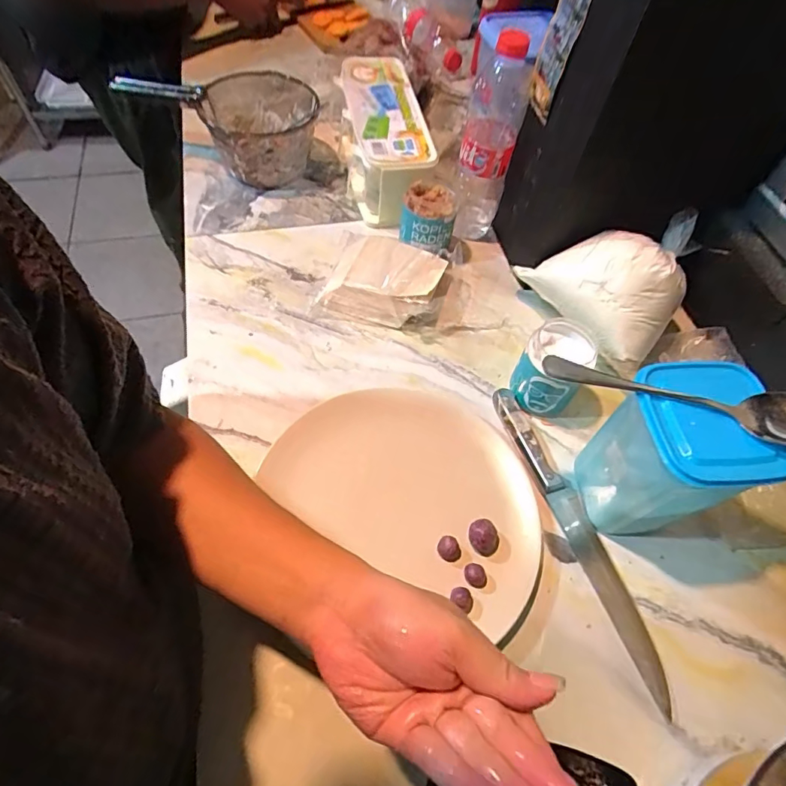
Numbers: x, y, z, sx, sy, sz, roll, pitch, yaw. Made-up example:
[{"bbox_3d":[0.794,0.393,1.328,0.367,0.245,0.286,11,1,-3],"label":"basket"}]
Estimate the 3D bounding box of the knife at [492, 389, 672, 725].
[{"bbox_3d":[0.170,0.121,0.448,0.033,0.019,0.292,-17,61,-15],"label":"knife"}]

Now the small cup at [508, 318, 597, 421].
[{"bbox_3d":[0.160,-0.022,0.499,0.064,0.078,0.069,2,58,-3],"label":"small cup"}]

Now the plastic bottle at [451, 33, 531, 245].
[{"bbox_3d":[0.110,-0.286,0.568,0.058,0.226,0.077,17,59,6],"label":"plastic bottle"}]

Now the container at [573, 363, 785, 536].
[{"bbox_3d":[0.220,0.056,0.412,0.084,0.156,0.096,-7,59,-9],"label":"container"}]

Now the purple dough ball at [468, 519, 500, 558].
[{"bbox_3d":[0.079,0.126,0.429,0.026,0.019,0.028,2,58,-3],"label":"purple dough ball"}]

#####

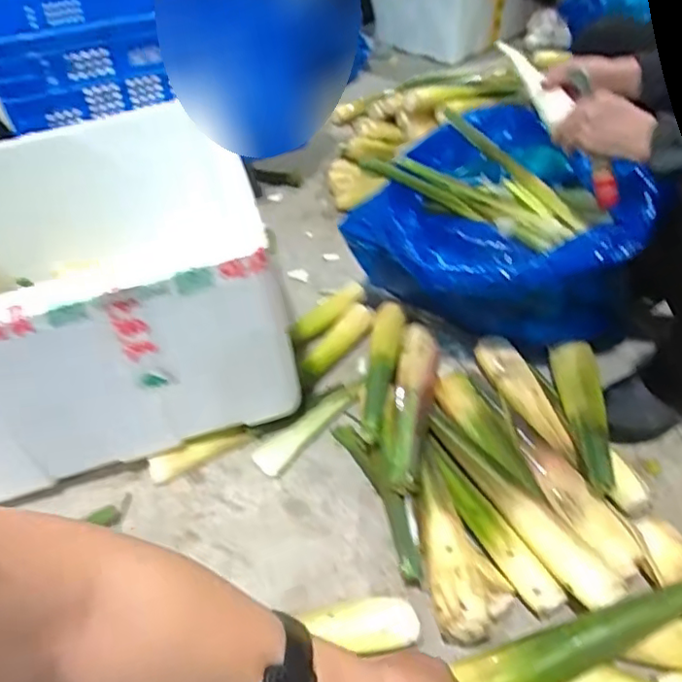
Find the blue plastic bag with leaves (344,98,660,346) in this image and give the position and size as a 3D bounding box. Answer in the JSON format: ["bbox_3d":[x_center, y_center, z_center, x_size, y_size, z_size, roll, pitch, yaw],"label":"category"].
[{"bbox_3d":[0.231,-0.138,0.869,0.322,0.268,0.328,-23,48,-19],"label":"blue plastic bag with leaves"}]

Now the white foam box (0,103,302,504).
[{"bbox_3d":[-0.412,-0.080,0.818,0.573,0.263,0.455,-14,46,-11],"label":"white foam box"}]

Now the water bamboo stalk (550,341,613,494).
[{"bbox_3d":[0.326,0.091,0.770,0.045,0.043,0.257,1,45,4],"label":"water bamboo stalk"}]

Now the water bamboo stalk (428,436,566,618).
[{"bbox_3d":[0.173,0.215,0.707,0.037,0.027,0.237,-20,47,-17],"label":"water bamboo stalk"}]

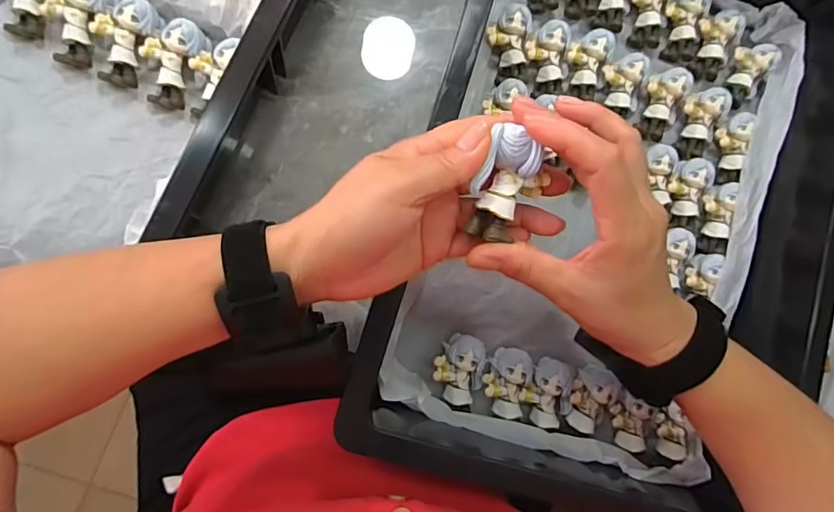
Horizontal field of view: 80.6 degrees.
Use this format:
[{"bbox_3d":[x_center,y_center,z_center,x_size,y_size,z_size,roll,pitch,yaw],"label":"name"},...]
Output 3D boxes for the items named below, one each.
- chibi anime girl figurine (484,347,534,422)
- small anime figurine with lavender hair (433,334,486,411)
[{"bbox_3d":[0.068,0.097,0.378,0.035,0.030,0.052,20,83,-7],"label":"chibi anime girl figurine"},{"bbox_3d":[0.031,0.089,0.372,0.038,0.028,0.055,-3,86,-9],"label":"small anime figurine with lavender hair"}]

#####

_About this exercise_: From the listing above, return the lines starting at the one with "Horizontal field of view: 80.6 degrees." and ending at the one with "- chibi anime girl figurine (484,347,534,422)", both kept, exactly as they appear and nothing more.

_Answer space_:
Horizontal field of view: 80.6 degrees.
Use this format:
[{"bbox_3d":[x_center,y_center,z_center,x_size,y_size,z_size,roll,pitch,yaw],"label":"name"},...]
Output 3D boxes for the items named below, one each.
- chibi anime girl figurine (484,347,534,422)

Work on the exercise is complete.